Although the board reached a unanimous recommendation in every case he served on, that followed long deliberation.
“The cases were extremely difficult in the sense that there were oftentimes complicated factual situations,” Thieman said. “Cases were often many years old and people’s memories were understandably not as precise as they might have been.”
“The effort was made to get to the truth and not be a court of law. So the standards for evidence that we applied were relatively loose, and most of the evidence was presented. Evidence that would not have been permitted or may not have been permitted in a court of law was permitted into the review.”
For instance, the review board heard hearsay testimony, and even hearsay on hearsay.

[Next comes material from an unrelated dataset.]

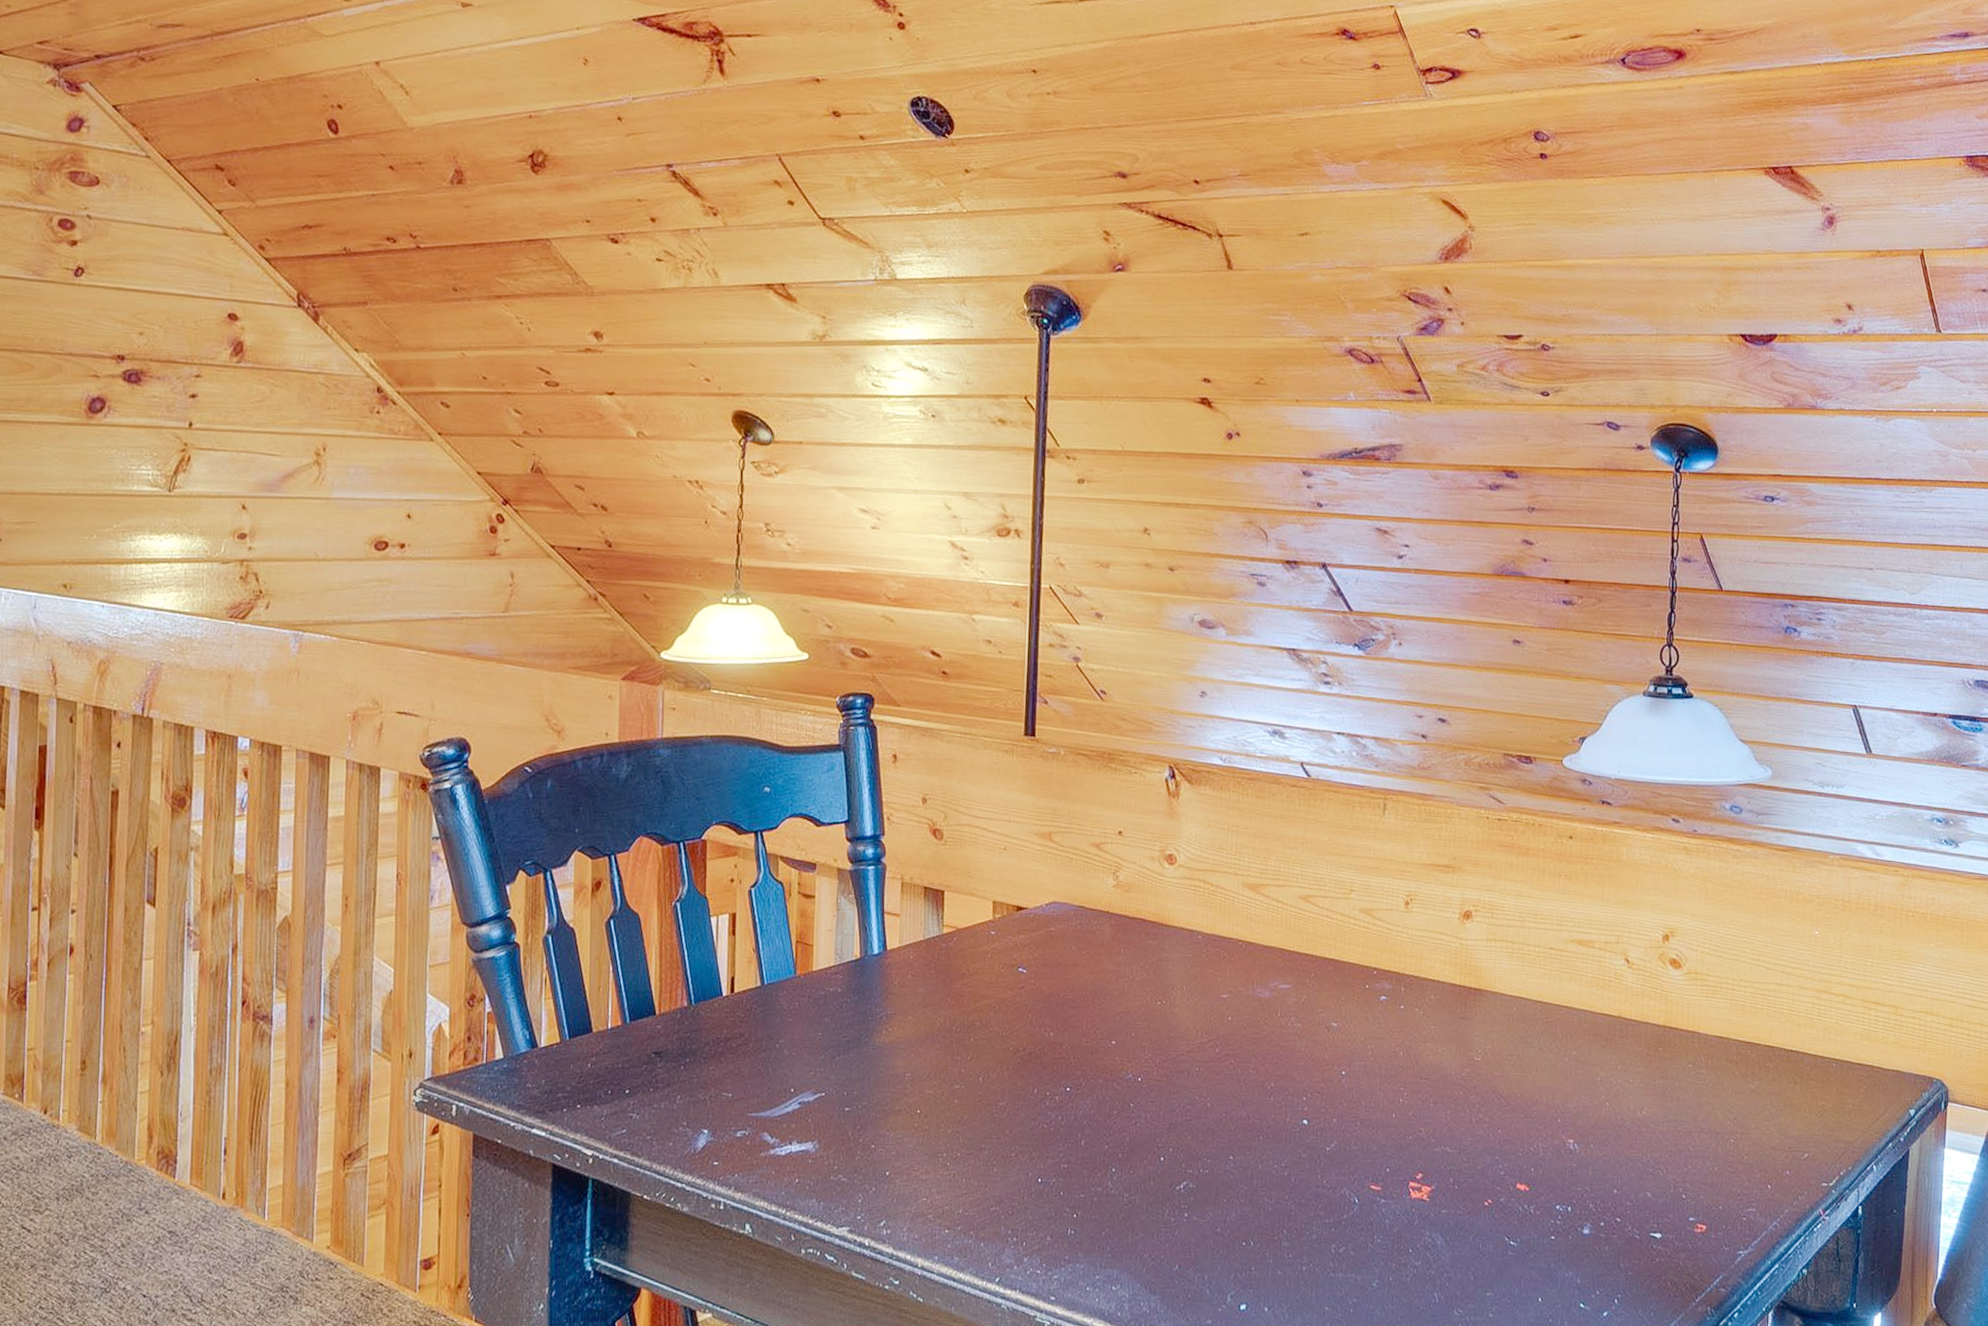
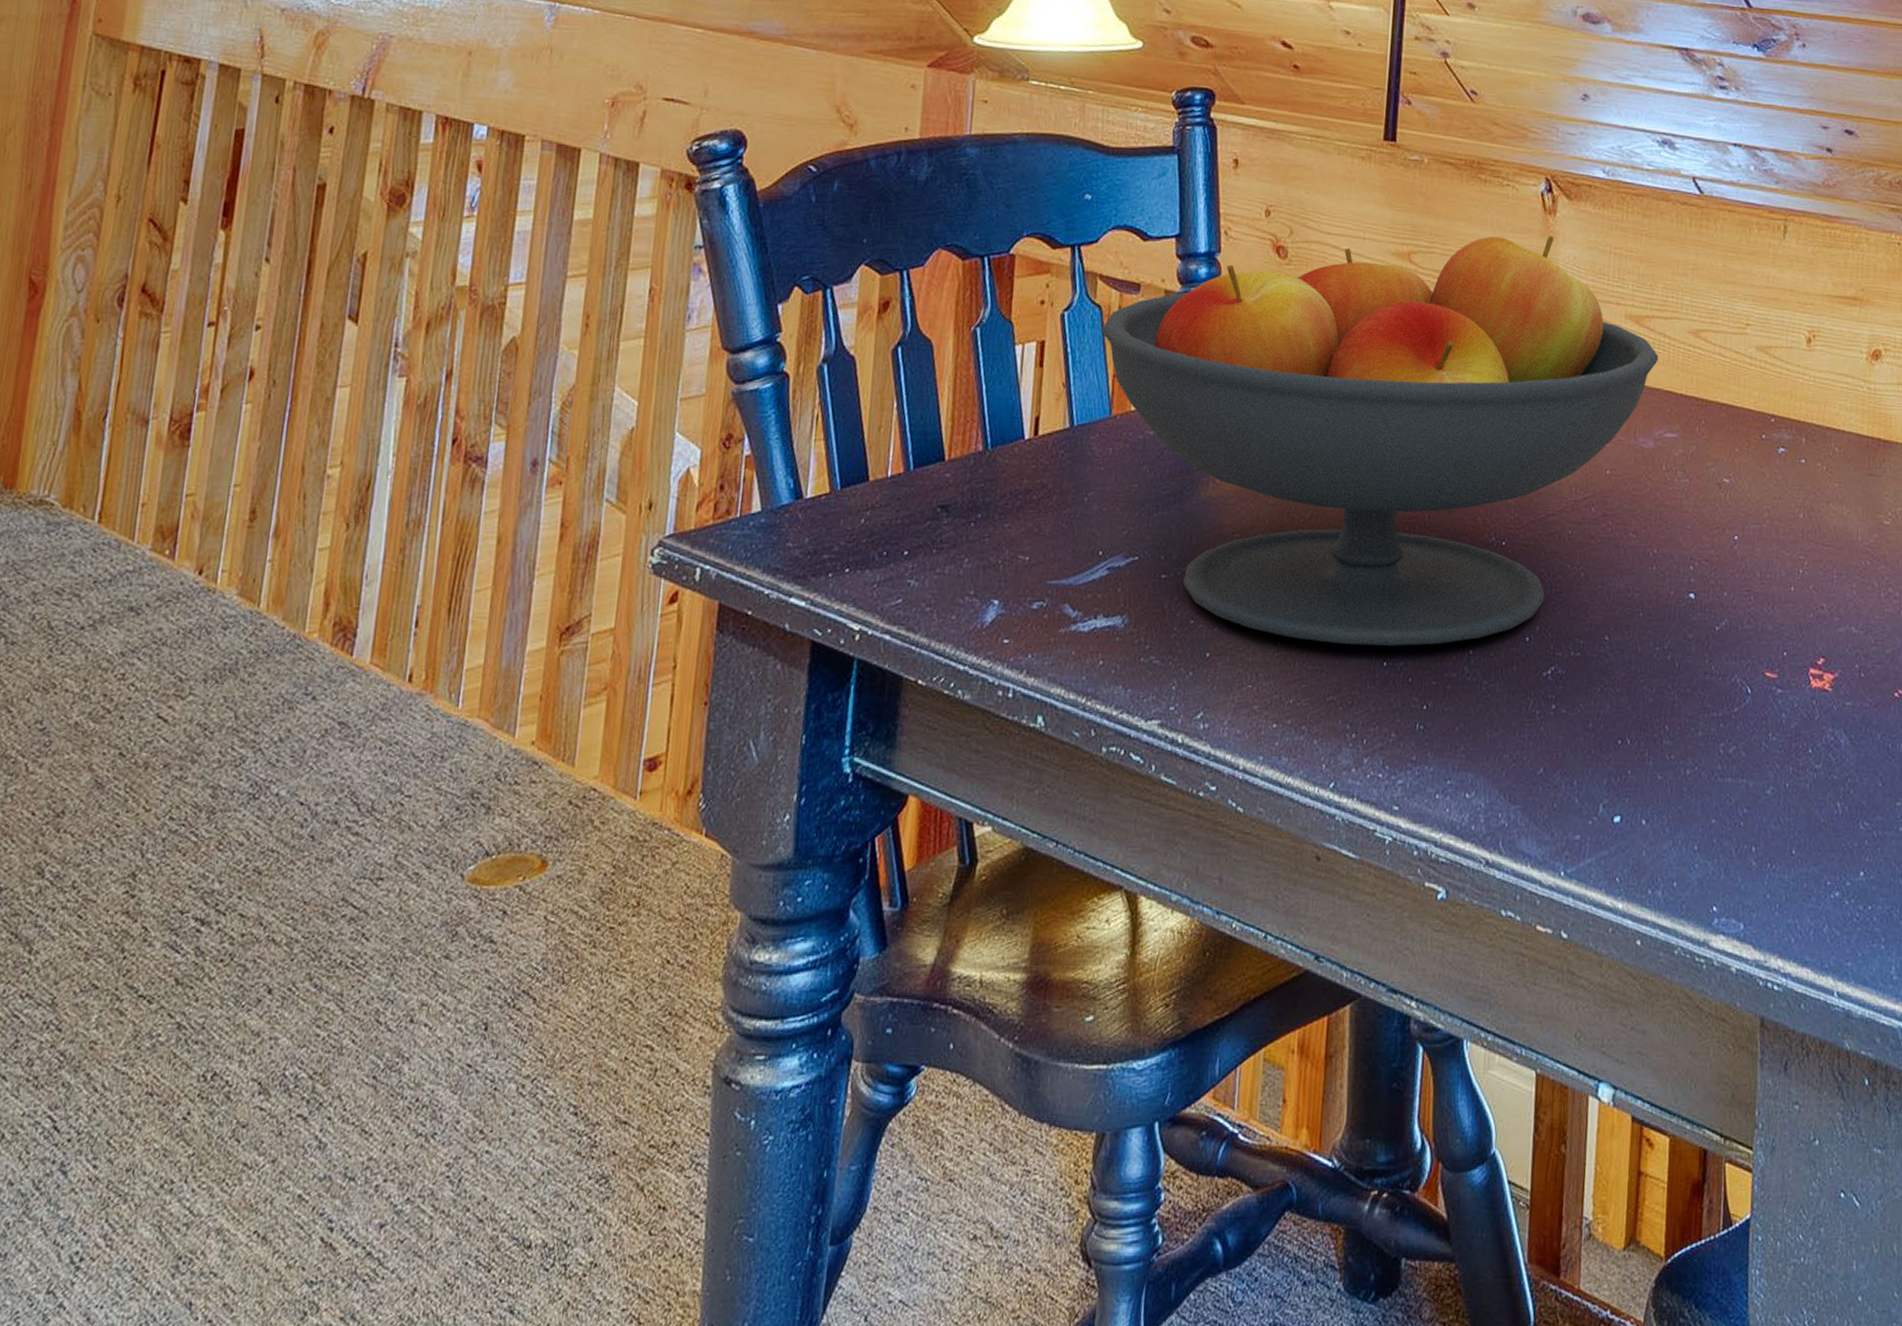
fruit bowl: none [785,816,1273,1166] -> present [1102,236,1659,646]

Because of that difference in evidentiary standards and in the standard for proof, even if they had not been barred by the statute of limitations, “I doubt a lot of cases would have made it into the courtroom. Certainly not a criminal court. Quite likely not even a civil court,” he said.
A criminal conviction requires proof beyond a reasonable doubt, while a civil verdict requires “a preponderance of the evidence” to weigh against an accused person.
“We applied a ‘semblance of truth’ standard. So that is much lower than even a preponderance of the evidence,” Thieman said.
Diocesan officials did not try to steer the outcome, he said.
“We were never influenced in any way as to what our decision should be,” Thieman said. “Decisions were made on evidence, one step at a time.”